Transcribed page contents

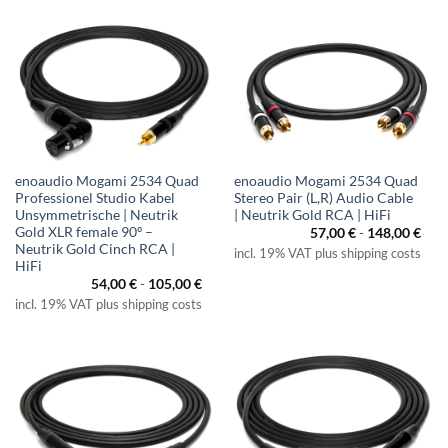
enoaudio Mogami 2534 Quad
enoaudio Mogami 2534 Quad
Professionel Studio Kabel
Stereo Pair (L,R) Audio Cable
Unsymmetrische | Neutrik
| Neutrik Gold RCA | HiFi
Gold XLR female 90º –
57,00
€
-
148,00
€
Neutrik Gold Cinch RCA |
incl. 19% VAT plus shipping costs
HiFi
54,00
€
-
105,00
€
incl. 19% VAT plus shipping costs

◆ **YOUR GOAL**
Copy all of the entries verbatim, leaving out any pictures they contain.

◆ **WRITTEN RESPONSE**
enoaudio Mogami 2534 Quad
enoaudio Mogami 2534 Quad
Professionel Studio Kabel
Stereo Pair (L,R) Audio Cable
Unsymmetrische | Neutrik
| Neutrik Gold RCA | HiFi
Gold XLR female 90º –
57,00
€
-
148,00
€
Neutrik Gold Cinch RCA |
incl. 19% VAT plus shipping costs
HiFi
54,00
€
-
105,00
€
incl. 19% VAT plus shipping costs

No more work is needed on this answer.